Nonsense, I thought. Everyone likes to be sent up. So I did it anyway. I got the fabulously talented costume people to run me up a vast red bathing suit. I got my mad hair and madder make-up done. I had some pictures taken on my phone.
And then I decided to show them to the Hoff, whom I had really only just met. As I did so, I did hold my breath a bit. Had I made a massive miscalculation? Would this Hollywood star prove to be as humourless as some of the other Hollywood types I’ve met (Janice Dickinson, for example)?
But guess what? David almost fell over laughing. He loved it. The Hoff doesn’t like to be sent up? Nonsense. He’s an old pro. He knows what works. So we put it in the show. That vast red swimsuit was one of my ten big costumes. And we got the biggest laughs of the night, every night. We got wave after wave of laughter and goodwill. We sailed away on that laughter for the rest of the night. Everyone left the theatre on our high.
Peter Pan
was panto magic in Essex. I was thrilled to have finally added it to my list of productions.

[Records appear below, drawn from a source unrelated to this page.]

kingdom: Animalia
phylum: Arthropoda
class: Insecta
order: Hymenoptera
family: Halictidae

And the Hoff and I have become real friends. He’s one of the good guys. He even got me a cameo part in one of his new TV shows, a series he was making for Dave. The run was long and as draining as ever. But it was a good one. And as the show came to the end in Essex I came to
the end of my latest contract with Qdos, the people who put on all the good shows. I thought long and hard about what to do at that point. Then I signed a new contract. I signed up for another three years, starting with
Aladdin
with Blue’s Simon Webbe at the Theatre Royal Nottingham for the 2015–2016 season. That three-year commitment will take me through to my seventieth birthday, I realised. At which point I would probably be getting to old to be the dame and to play the fool. I’ll think again when we get there. But my feeling now is that it will be the time to take a panto bow at seventy. A final bow, to retire and to say goodbye, goodnight and thank you for some amazing panto memories.

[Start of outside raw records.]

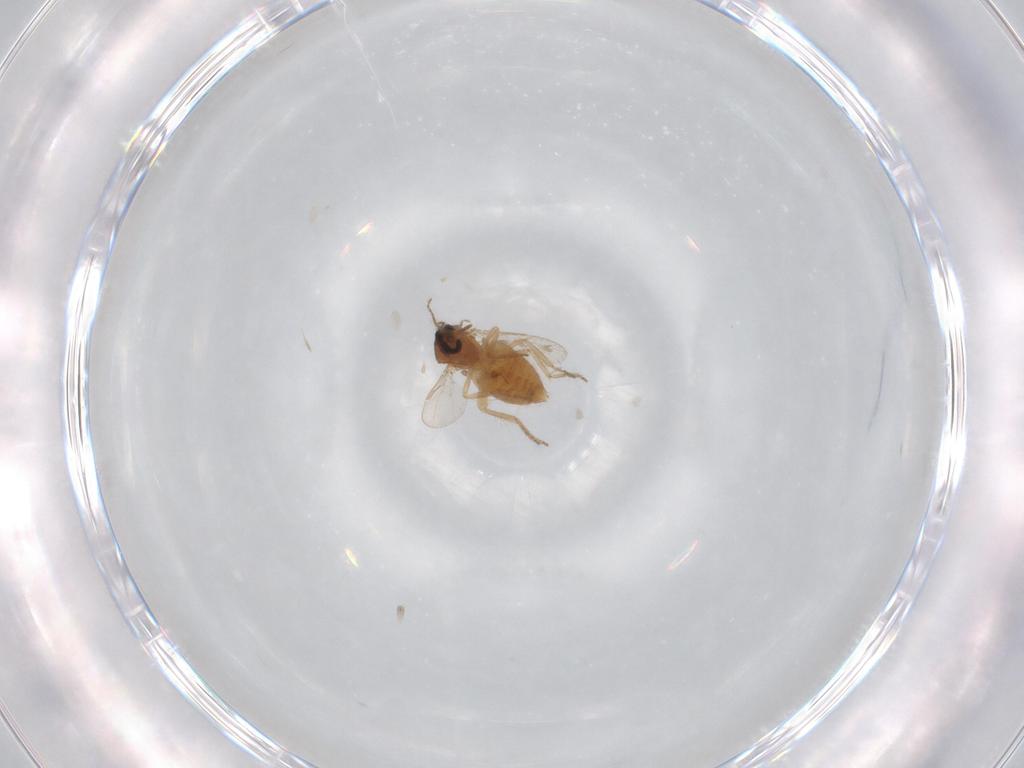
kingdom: Animalia
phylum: Arthropoda
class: Insecta
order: Diptera
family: Ceratopogonidae
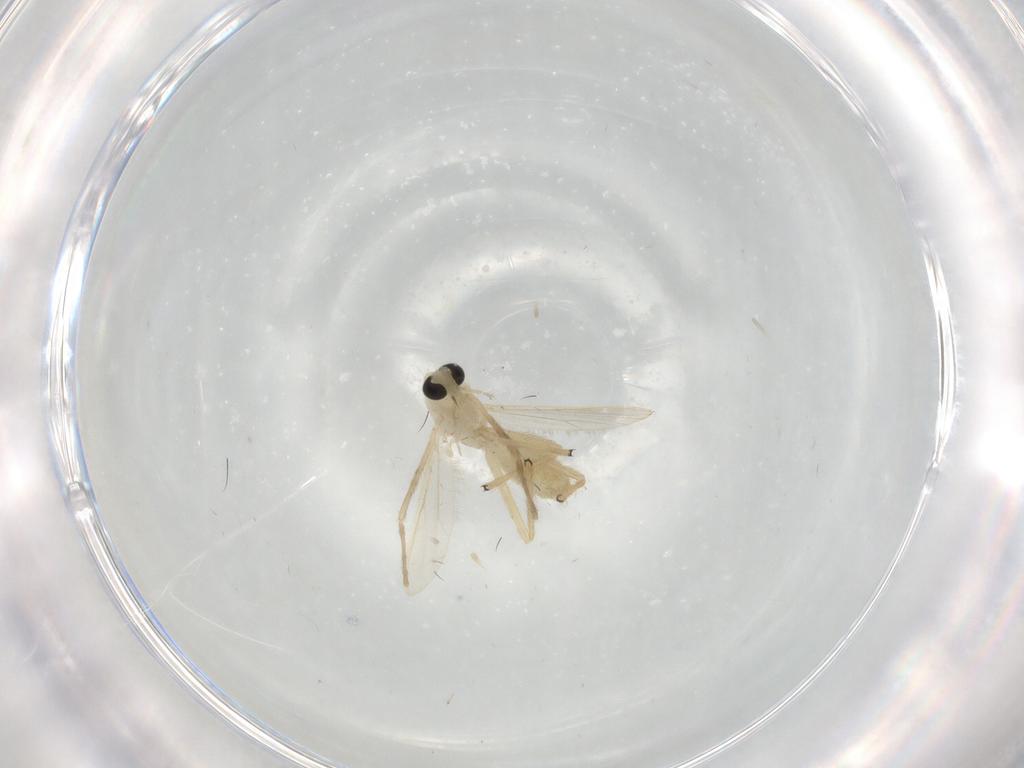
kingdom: Animalia
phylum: Arthropoda
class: Insecta
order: Diptera
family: Chironomidae
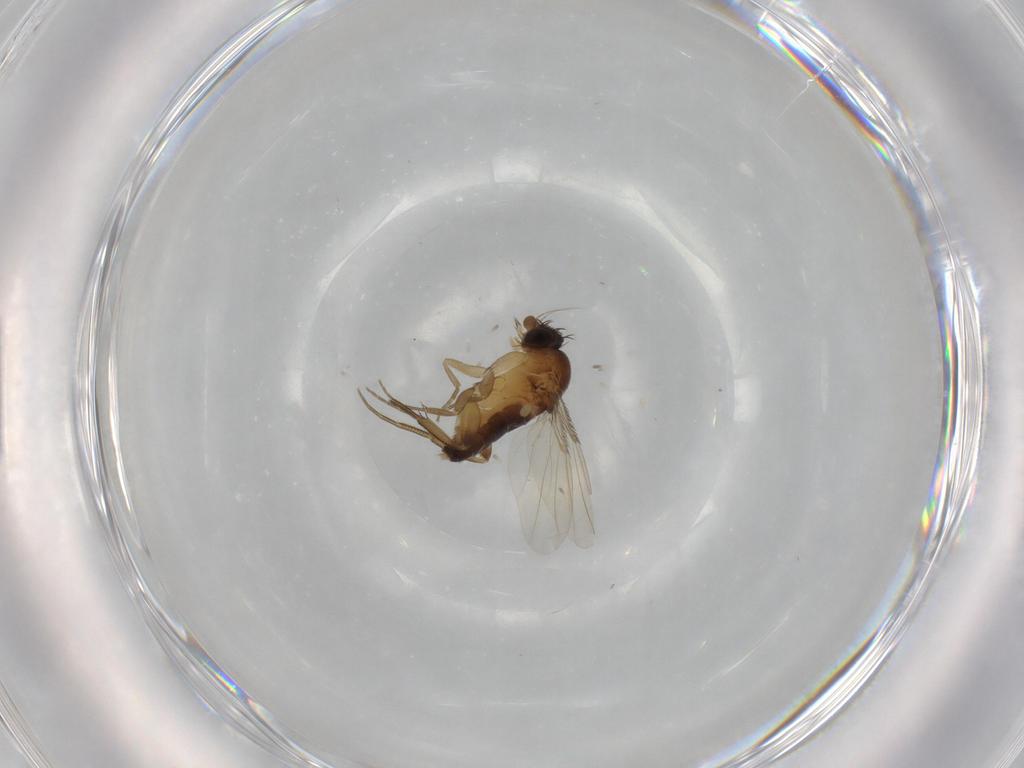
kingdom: Animalia
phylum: Arthropoda
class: Insecta
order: Diptera
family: Phoridae
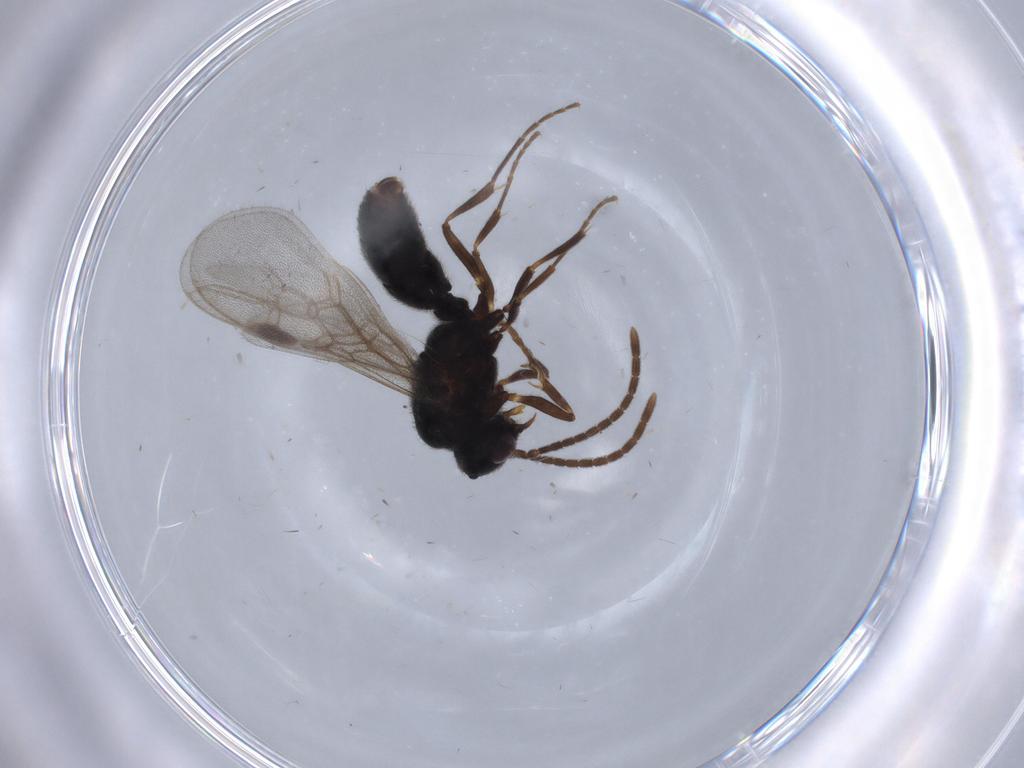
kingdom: Animalia
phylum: Arthropoda
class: Insecta
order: Hymenoptera
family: Formicidae
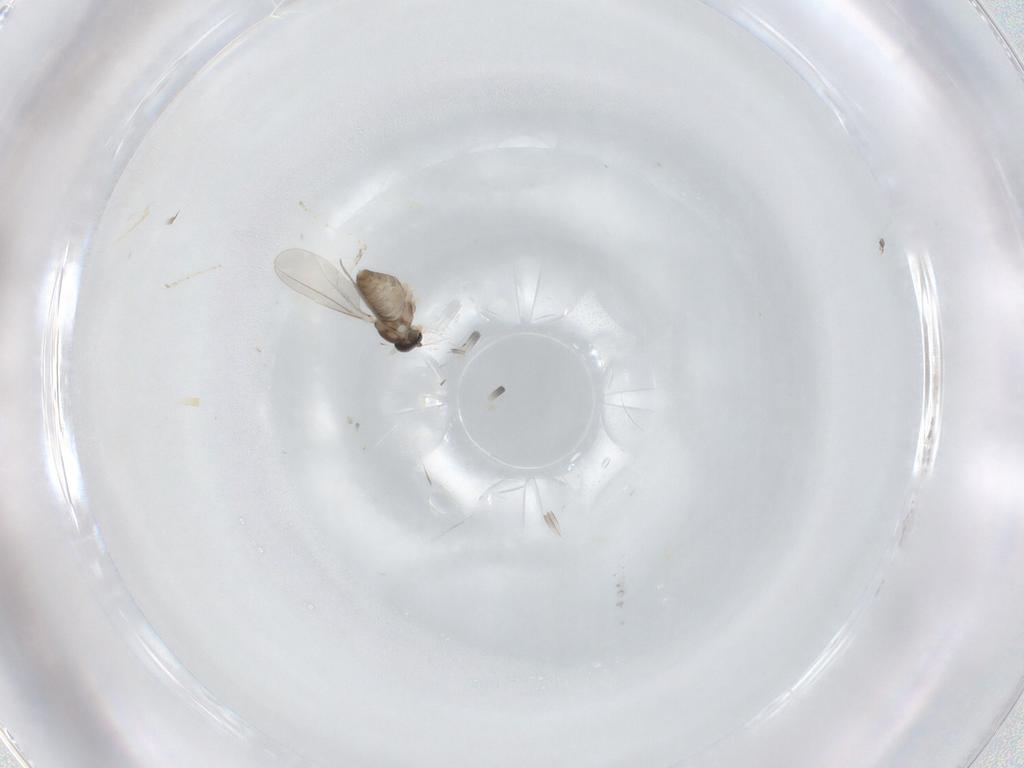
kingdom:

In the meantime, I am still available for work, darling. Aren’t we all? I’ll listen to any proposals, I’ll consider it all. But I must admit that one thing I don’t think I’ll do as much of in the future is pure acting. I’m losing my interest, after all these roles and all these years. To be more specific, I just hate learning lines. It’s so dull, so dreary and I struggle so hard to do it nowadays.
There are ways around this. They say Marlon Brando never learned a line in his life. You can find ways to manage it, places to read things from and ways to cover it up. But I don’t want to get into all of that. I can’t take the pressure any more. If I can’t learn the lines then I shouldn’t be saying them. It’s only fair to give the role to someone who’s got the brains.

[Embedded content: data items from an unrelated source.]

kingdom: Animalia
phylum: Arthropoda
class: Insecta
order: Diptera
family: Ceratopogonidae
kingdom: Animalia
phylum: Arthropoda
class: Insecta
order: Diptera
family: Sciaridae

And there’s a little bit more. I’ve turned into one of those old fools who bangs on about the olden days. But in the olden days it really was different. When you did TV or theatre back then you had fun. You had time and you had
rehearsals, for a start. We’d turn up for a show. We’d meet up, cast and crew. We’d talk, we’d work and sometimes we’d make lots of mistakes. But we’d get it by the time we did the take or took to the stage for real.